Due to urbanization, industrialization and electrification, global demand for energy is on the rise, burdening the distribution network of a country. With the penetration of renewables into the decades old grid infrastructure, many mineral oil transformers are being overloaded to meet operating conditions, accelerating the ageing of paper insulation, potentially reaching the end of life. Retrofilling (replacing existing mineral oil transformers with ester oil) these transformers is a cost-effective way to slow down thermal aging rate of insulation, enabling overload capability of transformer and increasing system reliability with almost same efficiency. Figure 1 illustrates the percentage split between new installations and retrofills of ester oil distribution transformers globally for 2018.

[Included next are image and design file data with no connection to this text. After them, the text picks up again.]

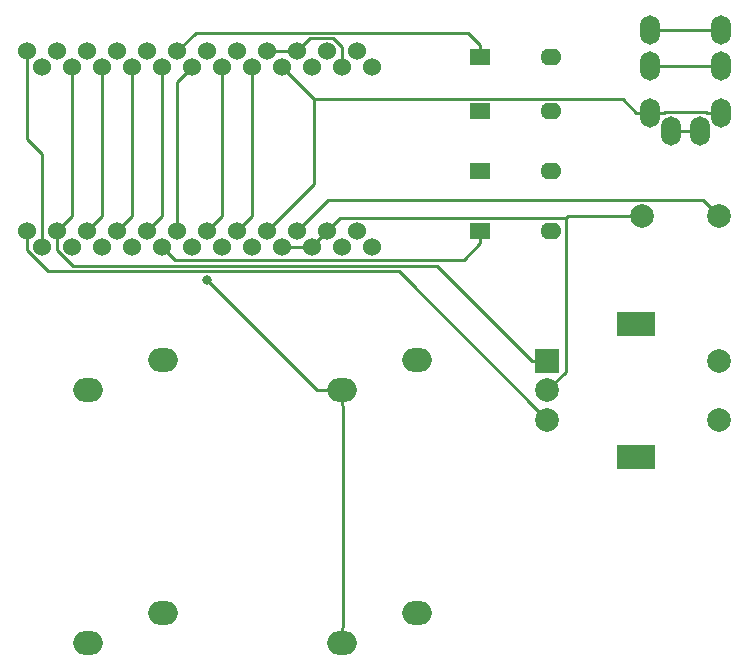
<source format=gbl>
G04 #@! TF.GenerationSoftware,KiCad,Pcbnew,5.1.5+dfsg1-2build2*
G04 #@! TF.CreationDate,2021-09-26T21:55:54+09:00*
G04 #@! TF.ProjectId,kbtest,6b627465-7374-42e6-9b69-6361645f7063,rev?*
G04 #@! TF.SameCoordinates,Original*
G04 #@! TF.FileFunction,Copper,L2,Bot*
G04 #@! TF.FilePolarity,Positive*
%FSLAX46Y46*%
G04 Gerber Fmt 4.6, Leading zero omitted, Abs format (unit mm)*
G04 Created by KiCad (PCBNEW 5.1.5+dfsg1-2build2) date 2021-09-26 21:55:54*
%MOMM*%
%LPD*%
G04 APERTURE LIST*
%ADD10R,1.778000X1.397000*%
%ADD11O,1.778000X1.397000*%
%ADD12O,1.700000X2.500000*%
%ADD13O,2.500000X2.000000*%
%ADD14C,2.000000*%
%ADD15R,3.200000X2.000000*%
%ADD16R,2.000000X2.000000*%
%ADD17C,1.524000*%
%ADD18C,0.800000*%
%ADD19C,0.250000*%
G04 APERTURE END LIST*
D10*
X70660000Y-44908500D03*
D11*
X76660000Y-44908500D03*
X76660000Y-54610000D03*
D10*
X70660000Y-54610000D03*
X70660000Y-49530000D03*
D11*
X76660000Y-49530000D03*
X76660000Y-59690000D03*
D10*
X70660000Y-59690000D03*
D12*
X85050000Y-49670000D03*
X89250000Y-51170000D03*
X85050000Y-42670000D03*
X85050000Y-45670000D03*
X91000000Y-42670000D03*
X91000000Y-45670000D03*
X91000000Y-49670000D03*
X86800000Y-51170000D03*
D13*
X37460000Y-73100000D03*
X43810000Y-70560000D03*
X43810000Y-92030000D03*
X37460000Y-94570000D03*
X58930000Y-73100000D03*
X65280000Y-70560000D03*
X65280000Y-92030000D03*
X58930000Y-94570000D03*
D14*
X90880000Y-58420000D03*
X84380000Y-58420000D03*
X90820000Y-75665000D03*
X90820000Y-70665000D03*
D15*
X83820000Y-78765000D03*
X83820000Y-67565000D03*
D14*
X76320000Y-75665000D03*
X76320000Y-73165000D03*
D16*
X76320000Y-70665000D03*
D17*
X61468000Y-45776400D03*
X58928000Y-45776400D03*
X56388000Y-45776400D03*
X53848000Y-45776400D03*
X51308000Y-45776400D03*
X48768000Y-45776400D03*
X46228000Y-45776400D03*
X43688000Y-45776400D03*
X41148000Y-45776400D03*
X38608000Y-45776400D03*
X36068000Y-45776400D03*
X33528000Y-45776400D03*
X33528000Y-60996400D03*
X36068000Y-60996400D03*
X38608000Y-60996400D03*
X41148000Y-60996400D03*
X43688000Y-60996400D03*
X46228000Y-60996400D03*
X48768000Y-60996400D03*
X51308000Y-60996400D03*
X53848000Y-60996400D03*
X56388000Y-60996400D03*
X58928000Y-60996400D03*
X61468000Y-60996400D03*
X60198000Y-44450000D03*
X57658000Y-44450000D03*
X55118000Y-44450000D03*
X52578000Y-44450000D03*
X50038000Y-44450000D03*
X47498000Y-44450000D03*
X44958000Y-44450000D03*
X42418000Y-44450000D03*
X39878000Y-44450000D03*
X37338000Y-44450000D03*
X34798000Y-44450000D03*
X32258000Y-44450000D03*
X32258000Y-59690000D03*
X34798000Y-59690000D03*
X37338000Y-59690000D03*
X39878000Y-59690000D03*
X42418000Y-59690000D03*
X44958000Y-59690000D03*
X47498000Y-59690000D03*
X50038000Y-59690000D03*
X52578000Y-59690000D03*
X55118000Y-59690000D03*
X57658000Y-59690000D03*
X60198000Y-59690000D03*
D18*
X47498000Y-63800200D03*
D19*
X70660000Y-44908500D02*
X70660000Y-43884700D01*
X44958000Y-44450000D02*
X46541000Y-42867000D01*
X46541000Y-42867000D02*
X69642300Y-42867000D01*
X69642300Y-42867000D02*
X70660000Y-43884700D01*
X70660000Y-59690000D02*
X70660000Y-60713800D01*
X43688000Y-60996400D02*
X44783100Y-62091500D01*
X44783100Y-62091500D02*
X69282300Y-62091500D01*
X69282300Y-62091500D02*
X70660000Y-60713800D01*
X56566300Y-48494700D02*
X82699400Y-48494700D01*
X82699400Y-48494700D02*
X83874700Y-49670000D01*
X53848000Y-45776400D02*
X56566300Y-48494700D01*
X52578000Y-59690000D02*
X56566300Y-55701700D01*
X56566300Y-55701700D02*
X56566300Y-48494700D01*
X85050000Y-49670000D02*
X83874700Y-49670000D01*
X85050000Y-49670000D02*
X86225300Y-49670000D01*
X91000000Y-49670000D02*
X89824700Y-49670000D01*
X89824700Y-49670000D02*
X89719300Y-49564600D01*
X89719300Y-49564600D02*
X86330700Y-49564600D01*
X86330700Y-49564600D02*
X86225300Y-49670000D01*
X86800000Y-51170000D02*
X89250000Y-51170000D01*
X91000000Y-42670000D02*
X85050000Y-42670000D01*
X57658000Y-59690000D02*
X58769300Y-58578700D01*
X58769300Y-58578700D02*
X77898100Y-58578700D01*
X77898100Y-58578700D02*
X77898100Y-71586900D01*
X77898100Y-71586900D02*
X76320000Y-73165000D01*
X84380000Y-58420000D02*
X78056800Y-58420000D01*
X78056800Y-58420000D02*
X77898100Y-58578700D01*
X55118000Y-44450000D02*
X52578000Y-44450000D01*
X58928000Y-45776400D02*
X58928000Y-44132900D01*
X58928000Y-44132900D02*
X58155700Y-43360600D01*
X58155700Y-43360600D02*
X56207400Y-43360600D01*
X56207400Y-43360600D02*
X55118000Y-44450000D01*
X56388000Y-60996400D02*
X56388000Y-60960000D01*
X56388000Y-60960000D02*
X57658000Y-59690000D01*
X91000000Y-45670000D02*
X85050000Y-45670000D01*
X56388000Y-60996400D02*
X53848000Y-60996400D01*
X51308000Y-45776400D02*
X51308000Y-58420000D01*
X51308000Y-58420000D02*
X50038000Y-59690000D01*
X58930000Y-94570000D02*
X58930000Y-93244700D01*
X58930000Y-73100000D02*
X58930000Y-74425300D01*
X58930000Y-74425300D02*
X58995900Y-74491200D01*
X58995900Y-74491200D02*
X58995900Y-93178800D01*
X58995900Y-93178800D02*
X58930000Y-93244700D01*
X47498000Y-63800200D02*
X56797800Y-73100000D01*
X56797800Y-73100000D02*
X58930000Y-73100000D01*
X48768000Y-45776400D02*
X48768000Y-58420000D01*
X48768000Y-58420000D02*
X47498000Y-59690000D01*
X55118000Y-59690000D02*
X57741800Y-57066200D01*
X57741800Y-57066200D02*
X89526200Y-57066200D01*
X89526200Y-57066200D02*
X90880000Y-58420000D01*
X32258000Y-59690000D02*
X32258000Y-61290500D01*
X32258000Y-61290500D02*
X34041600Y-63074100D01*
X34041600Y-63074100D02*
X63729100Y-63074100D01*
X63729100Y-63074100D02*
X76320000Y-75665000D01*
X76320000Y-70665000D02*
X74994700Y-70665000D01*
X74994700Y-70665000D02*
X66953400Y-62623700D01*
X66953400Y-62623700D02*
X36139900Y-62623700D01*
X36139900Y-62623700D02*
X34798000Y-61281800D01*
X34798000Y-61281800D02*
X34798000Y-59690000D01*
X36068000Y-45776400D02*
X36068000Y-58420000D01*
X36068000Y-58420000D02*
X34798000Y-59690000D01*
X44958000Y-59690000D02*
X44958000Y-47046400D01*
X44958000Y-47046400D02*
X46228000Y-45776400D01*
X43688000Y-45776400D02*
X43688000Y-58420000D01*
X43688000Y-58420000D02*
X42418000Y-59690000D01*
X41148000Y-45776400D02*
X41148000Y-58420000D01*
X41148000Y-58420000D02*
X39878000Y-59690000D01*
X38608000Y-45776400D02*
X38608000Y-58420000D01*
X38608000Y-58420000D02*
X37338000Y-59690000D01*
X32258000Y-44450000D02*
X32258000Y-51891900D01*
X32258000Y-51891900D02*
X33528000Y-53161900D01*
X33528000Y-53161900D02*
X33528000Y-60996400D01*
M02*

</source>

Ester oil transformers fall into the general category of oil-immersed distribution transformers, which covers almost 95% of the installed base as compared to dry type transformers. However, dry type transformers are being used in many industries and utilities to avoid potential fire hazards posed by mineral oil transformers, particularly in navy applications and nuclear power plants etc. According to PTR’s analysis, some of the dry type transformers in these applications will shift towards ester oil distribution transformers due to enhanced fire resistance properties of ester oil.
Ester Oil Transformer Market Outlook
Ester oil distribution transformers featuring advantages like reduced fire risk, improved environmental footprint, optimized transformer performance and increased life expectancy easily offset the initial capital cost of new installations. In addition, retrofilling the installed base of distribution transformers can significantly increase system reliability, delay transformer replacements based on age and increase overloading capability beyond the nameplate rating. Recently, there has been exponential rise in adoption of ester oil distribution transformers especially in Americas and Europe with major utilities (TransnetBW, PG&E, EWEB, SMUD etc.) and manufacturers shifting their focus towards these “green transformers”. OEMs setting up production facilities of ester oil in MEA and APAC region also anticipate increased deployment of ester oil transformers regionally. APAC and Europe region would experience significant penetration of renewables into their grid infrastructure by 2025 as depicted in Figure 3. These markets can prove to be a winning opportunity for OEMs offering ester oil distribution transformers as they are able to sustain longer operation of peak load and are also compatible with variable duty cycle of renewables (wind & solar).